# Packet disorder when routing through FreeBSD box



## Darwin (Feb 17, 2015)

Hi. I've recently discovered a strange issue I couldn't fix.
The machine terminates like ~1000 vlan interfaces, traffic comes in from igb0 and goes out thru vlans.
So, igb0 is uplink and igb2 is downlink (trunk port for vlans).

Here's the situation:
igb0 receives UDP packets in the right order

```
IP 1.1.1.1.5060 > 2.2.2.2.5060: SIP, length:615
IP 1.1.1.1.5060 > 2.2.2.2.5060: SIP, length:492
IP 1.1.1.1.5060 > 2.2.2.2.5060: SIP, length:615
IP 1.1.1.1.5060 > 2.2.2.2.5060: SIP, length:492
```
and vlan interface transmits them in the wrong order:

```
IP 1.1.1.1.5060 > 2.2.2.2.5060: SIP, length:615
IP 1.1.1.1.5060 > 2.2.2.2.5060: SIP, length:492
IP 1.1.1.1.5060 > 2.2.2.2.5060: SIP, length:492
IP 1.1.1.1.5060 > 2.2.2.2.5060: SIP, length:615
```

The NIC is Intel 82576, FreeBSD 9.2-STABLE.

loader.conf:

```
# cat /boot/loader.conf
net.isr.maxthreads=16
net.isr.defaultqlimit=4096
net.link.ifqmaxlen=10240

hw.igb.lro=0
hw.igb.rx_process_limit=400
hw.igb.rxd=4096
hw.igb.txd=4096
hw.igb.max_interrupt_rate=32000

kern.ipc.nmbclusters=524288
kern.ipc.nmbjumbop=262144
kern.ipc.maxsockbuf=83886080
hw.intr_storm_threshold=20000

ng_ipfw_load="YES"
alias_ftp_load="YES"
if_igb_load="YES"
geom_mirror_load=YES
ipfw_load="YES"

kern.hz=4000
```
rc.conf:

```
ifconfig_igb0="inet xx.xx.xx.xx/29 up -rxcsum -txcsum -promisc -lro -tso4"
ifconfig_igb2="up -rxcsum -txcsum -lro -promisc -tso4"
```
No dummynet/filtering rules have been used for _the particular_ host.
I would really be grateful if you could help me solve this issue, thanks.


----------



## junovitch@ (Feb 17, 2015)

Technically that would be correct.  It's TCP that ensures ordering and not UDP.  See socket(2). 

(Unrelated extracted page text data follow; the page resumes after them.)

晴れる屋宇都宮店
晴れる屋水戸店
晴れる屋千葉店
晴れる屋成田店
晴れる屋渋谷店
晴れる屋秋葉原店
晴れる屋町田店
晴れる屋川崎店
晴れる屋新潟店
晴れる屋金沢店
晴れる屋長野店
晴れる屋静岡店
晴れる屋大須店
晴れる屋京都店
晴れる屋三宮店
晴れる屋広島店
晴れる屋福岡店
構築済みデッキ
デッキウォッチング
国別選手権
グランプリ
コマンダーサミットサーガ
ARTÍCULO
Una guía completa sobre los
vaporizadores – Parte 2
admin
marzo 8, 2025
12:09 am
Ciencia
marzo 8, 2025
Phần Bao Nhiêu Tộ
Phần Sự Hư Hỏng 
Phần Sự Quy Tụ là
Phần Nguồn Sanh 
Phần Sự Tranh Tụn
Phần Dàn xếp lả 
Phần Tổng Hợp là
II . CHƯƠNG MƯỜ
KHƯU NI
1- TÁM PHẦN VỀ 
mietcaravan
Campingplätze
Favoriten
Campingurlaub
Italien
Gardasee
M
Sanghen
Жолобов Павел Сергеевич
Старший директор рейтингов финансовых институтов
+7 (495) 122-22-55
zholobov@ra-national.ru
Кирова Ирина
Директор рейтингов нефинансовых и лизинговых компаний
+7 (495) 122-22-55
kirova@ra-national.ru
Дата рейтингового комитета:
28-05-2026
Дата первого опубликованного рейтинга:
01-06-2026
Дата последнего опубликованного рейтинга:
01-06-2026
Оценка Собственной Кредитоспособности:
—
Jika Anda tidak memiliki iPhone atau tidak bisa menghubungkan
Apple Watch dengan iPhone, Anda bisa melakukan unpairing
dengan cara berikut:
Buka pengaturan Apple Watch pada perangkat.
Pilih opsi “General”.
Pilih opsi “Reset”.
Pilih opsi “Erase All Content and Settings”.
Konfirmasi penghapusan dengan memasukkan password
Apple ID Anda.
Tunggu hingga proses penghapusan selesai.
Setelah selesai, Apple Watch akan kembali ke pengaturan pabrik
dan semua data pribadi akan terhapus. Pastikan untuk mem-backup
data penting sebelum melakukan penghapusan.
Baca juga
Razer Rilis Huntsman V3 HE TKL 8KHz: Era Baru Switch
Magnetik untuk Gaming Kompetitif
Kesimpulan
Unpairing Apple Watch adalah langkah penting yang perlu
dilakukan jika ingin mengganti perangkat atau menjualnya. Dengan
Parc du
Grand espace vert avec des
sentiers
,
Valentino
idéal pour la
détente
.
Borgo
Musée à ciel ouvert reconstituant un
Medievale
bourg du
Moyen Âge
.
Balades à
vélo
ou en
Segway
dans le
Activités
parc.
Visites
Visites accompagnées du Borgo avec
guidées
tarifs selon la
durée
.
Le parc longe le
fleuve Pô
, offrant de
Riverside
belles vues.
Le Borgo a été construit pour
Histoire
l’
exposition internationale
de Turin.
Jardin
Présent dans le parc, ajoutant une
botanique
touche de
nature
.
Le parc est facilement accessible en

> A SOCK_STREAM type provides sequenced, reliable, two-way connection based byte streams.  An out-of-band data transmission mechanism may be supported.  A SOCK_DGRAM socket supports datagrams (connectionless, unreliable messages of a fixed (typically small) maximum length).



Have you tried testing without all the tuning?  Since you are running multiple netisr(9) threads it could very well be that one packet gets processed faster on one core faster than another packet gets processed on the other core.

Lastly, FreeBSD 9.2 is no longer supported.  Please update to FreeBSD 9.3.